By Frank Ahrens
Washington Post Staff Writer
Saturday, August 29, 2009
Comcast, the nation's largest cable television provider, can grow bigger if it wants to, after a federal court decision on Friday that tossed out a rule preventing cable companies from controlling more than 30 percent of the U.S. market.
The rule, set by the Federal Communications Commission in 1993, has been in legal challenge nearly since its inception, with cable companies arguing that it was unconstitutional and the FCC and some consumer advocates saying it was necessary to prevent one company from controlling the market and gouging consumers. The FCC imposed the cap after Congress passed the 1992 Cable Act, which said the agency must set "reasonable limits" on the number of customers a cable company can have.
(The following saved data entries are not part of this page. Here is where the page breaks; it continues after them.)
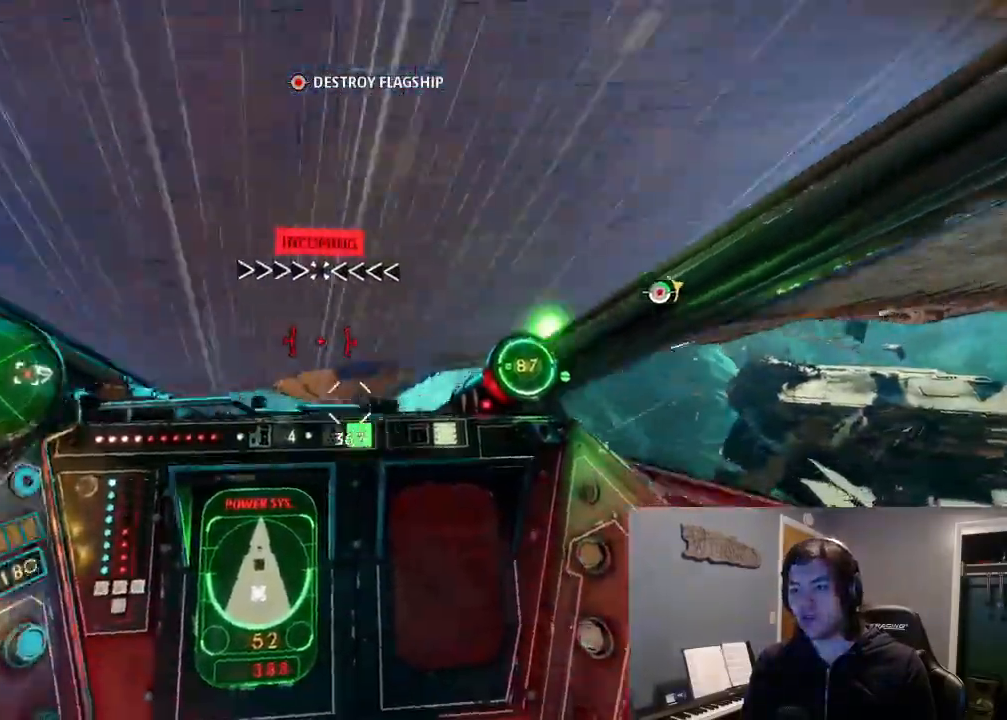
{"dt_ms": 500, "buttons": [], "left_stick": "center", "right_stick": "left"}
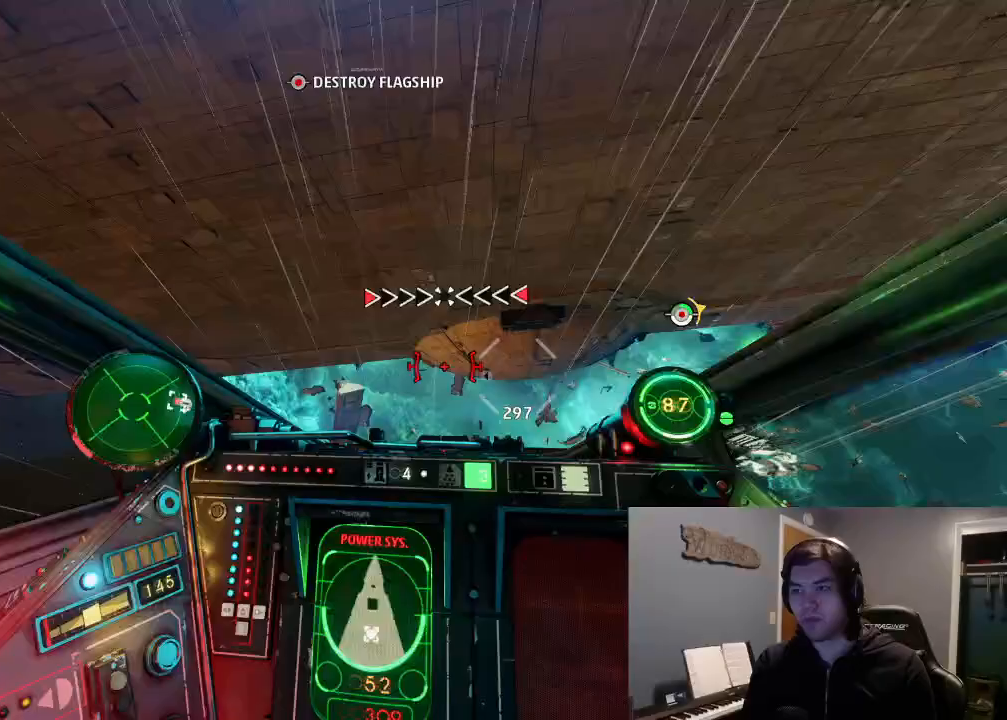
{"dt_ms": 500, "buttons": ["L2"], "left_stick": "center", "right_stick": "right"}
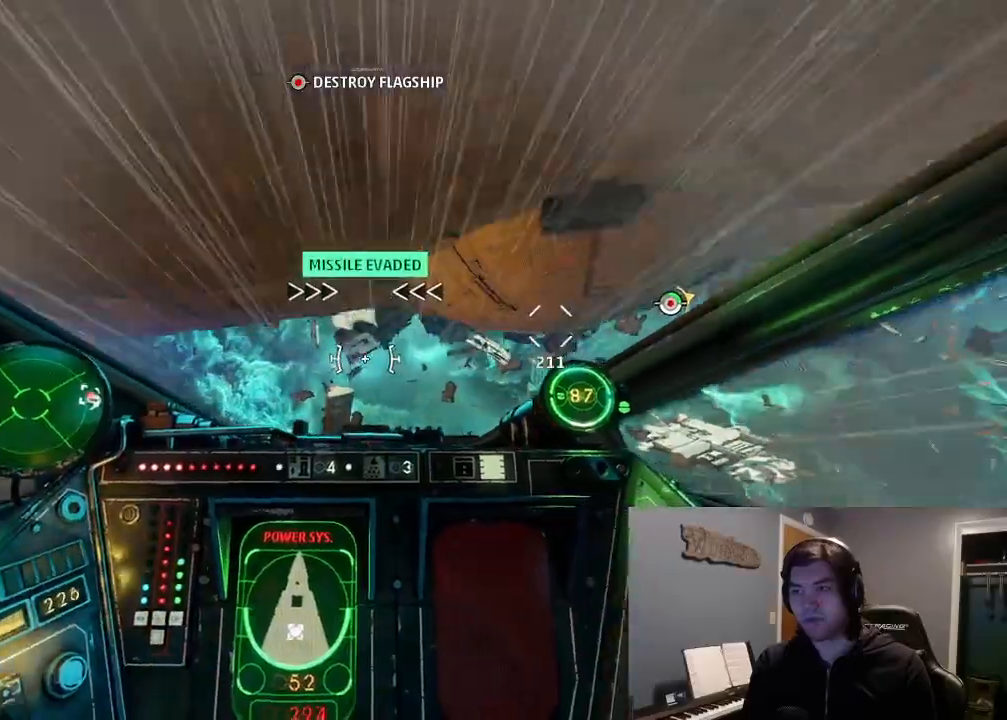
{"dt_ms": 500, "buttons": ["L2"], "left_stick": "center", "right_stick": "down-left", "events": [[67, "right_stick", "down-right"], [100, "DPAD_UP", "down"], [200, "DPAD_LEFT", "down"], [200, "DPAD_UP", "up"], [233, "right_stick", "down"], [300, "DPAD_LEFT", "up"], [433, "right_stick", "down-left"]]}
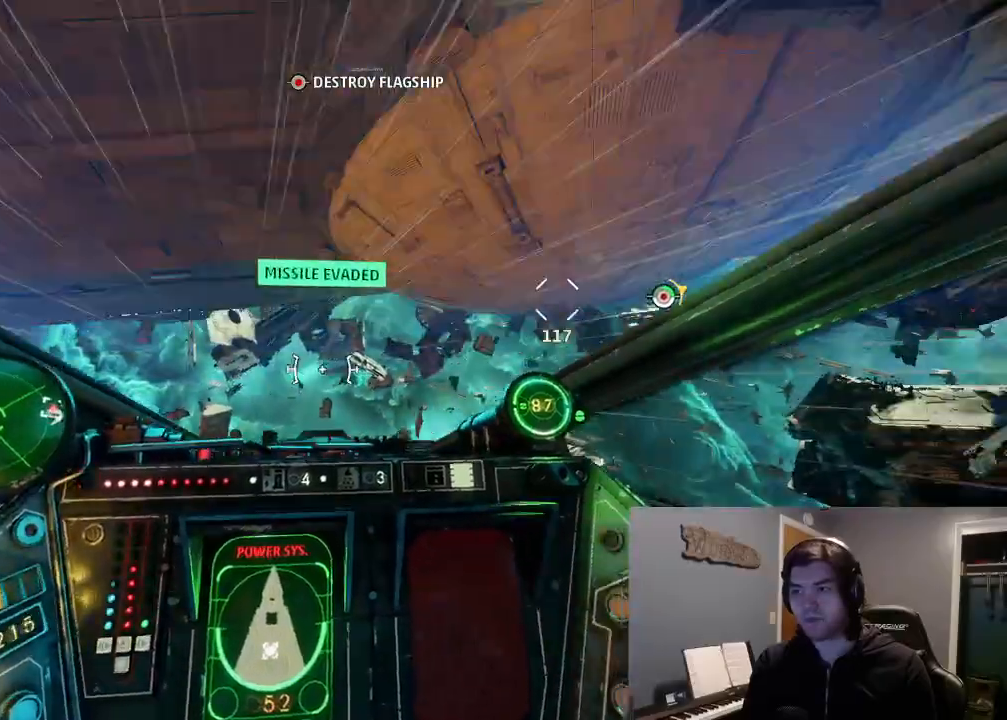
{"dt_ms": 500, "buttons": ["L2", "DPAD_UP"], "left_stick": "center", "right_stick": "left", "events": [[67, "left_stick", "down"], [133, "right_stick", "up-left"], [300, "right_stick", "left"], [333, "left_stick", "center"], [367, "L2", "up"], [467, "DPAD_UP", "down"], [500, "L2", "down"]]}
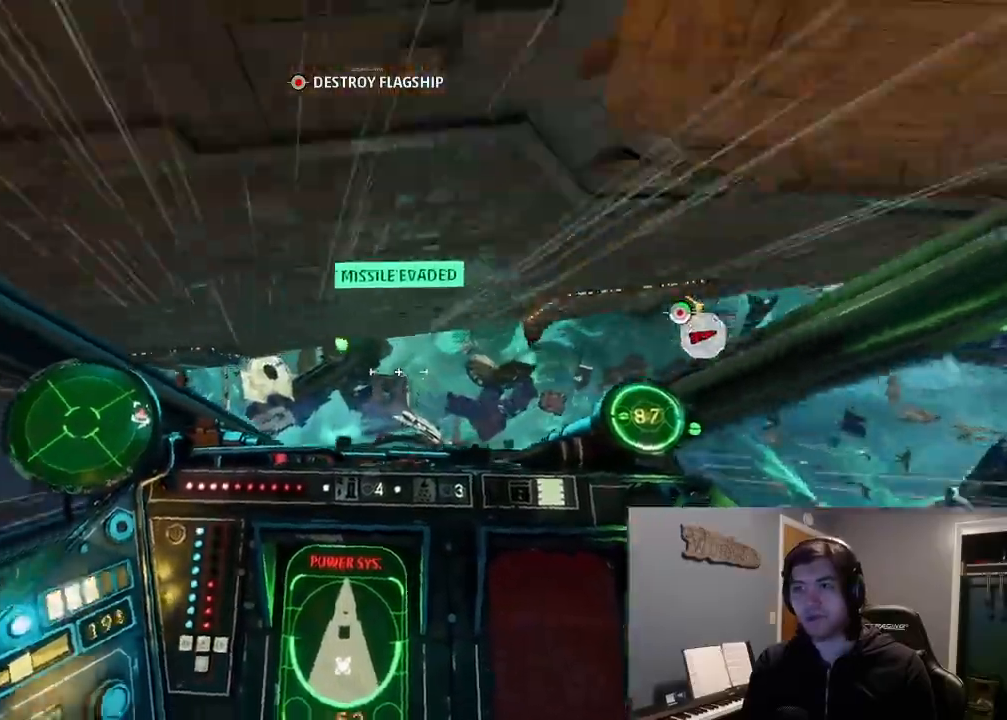
{"dt_ms": 500, "buttons": ["L2"], "left_stick": "center", "right_stick": "down-left", "events": [[67, "DPAD_RIGHT", "down"], [100, "DPAD_UP", "up"], [100, "right_stick", "up-left"], [133, "L2", "up"], [167, "DPAD_RIGHT", "up"], [233, "L2", "down"], [433, "right_stick", "down-left"]]}
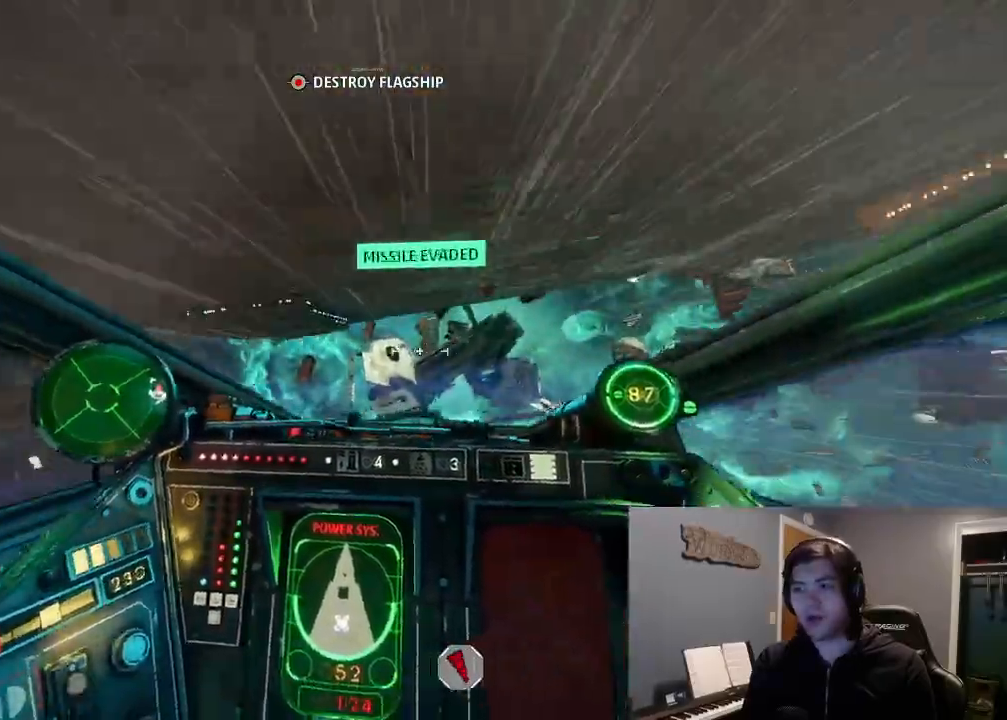
{"dt_ms": 500, "buttons": [], "left_stick": "center", "right_stick": "down-left", "events": [[167, "DPAD_UP", "down"], [200, "DPAD_LEFT", "down"], [267, "DPAD_UP", "up"], [367, "DPAD_LEFT", "up"], [467, "L2", "up"]]}
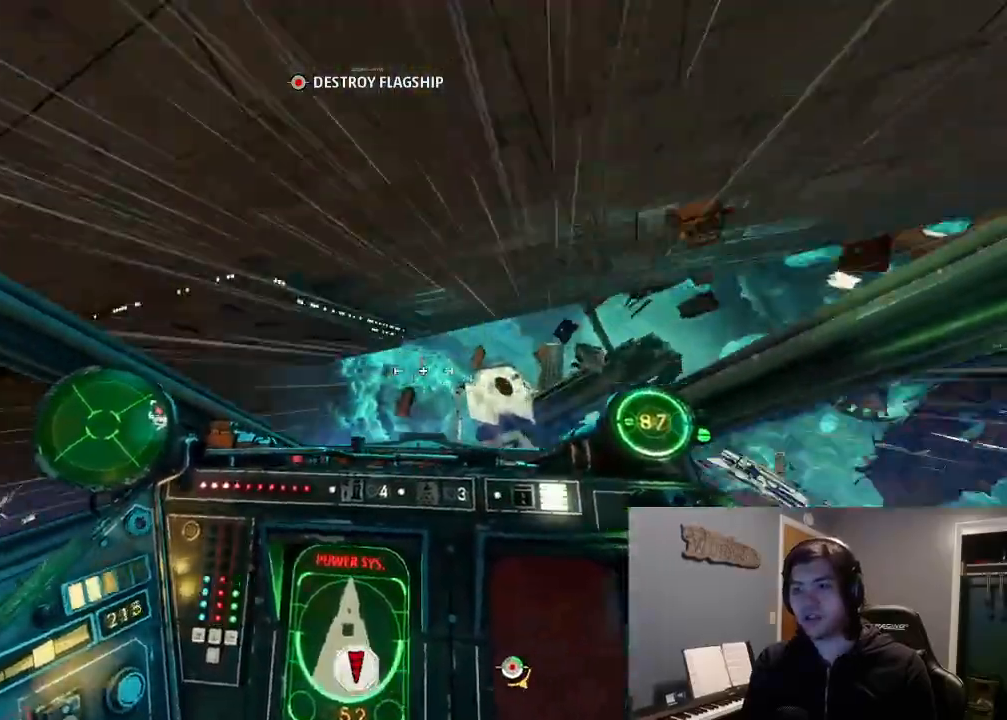
{"dt_ms": 500, "buttons": ["L2", "DPAD_UP", "DPAD_LEFT"], "left_stick": "center", "right_stick": "down-left", "events": [[100, "DPAD_UP", "down"], [100, "L2", "down"], [167, "DPAD_RIGHT", "down"], [200, "DPAD_UP", "up"], [233, "L2", "up"], [267, "DPAD_RIGHT", "up"], [333, "L2", "down"], [433, "DPAD_UP", "down"], [500, "DPAD_LEFT", "down"]]}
On Friday, the U.S. Court of Appeals for the District of Columbia Circuit vacated the FCC's rule, calling it "arbitrary and capricious." It said the agency did not sufficiently consider the competition to cable companies from satellite television providers DirecTV and Dish Network, thus agreeing with Comcast's argument.
"We are pleased the D.C. Circuit has vindicated our position," Comcast spokeswoman Sena Fitzmaurice said in a statement. "This important decision affirms that rules must reflect the changing realities of the dynamic video marketplace where today consumers have more choice in video providers and channels than ever before."
Ben Scott, policy director of Free Press, which opposes further media consolidation, said the court's ruling will be bad for consumers.
"Today, consumers experience perpetual price hikes by large operators that already have market dominating purchasing power to decide the fate of new channels," Scott said in a statement. "The promises of lower prices through competition from satellite and telecom companies in the video business have never been realized."
Consumer groups note that cable bills have risen at three times the rate of inflation since passage of the 1996 Telecommunications Act, which largely deregulated the industry.
In a statement Friday, FCC Chairman Julius Genachowski said his agency "will take this decision fully into account in future action to implement the law," but made no mention of a possible appeal.
Comcast has about 25 percent of the cable market, with about 24 million customers. Time Warner Cable is second, with 13 million customers, according to the National Cable and Telecommunications Association, followed by Cox Communications, with more than 5 million customers.
By comparison, satellite provider DirecTV has more than 18 million U.S. customers, and rival Dish Network has 13.6 million. Altogether, satellite providers serve nearly as many customers as Comcast's four biggest rivals combined.
Comcast said it sought to overturn the FCC's 30-percent ownership cap because it considered the limit out-of-date in a modern media market, not necessarily because it plans to buy other cable companies. The company has said it thinks the 2002 acquisition of AT&T's 13 million customers gave Comcast the size it wants.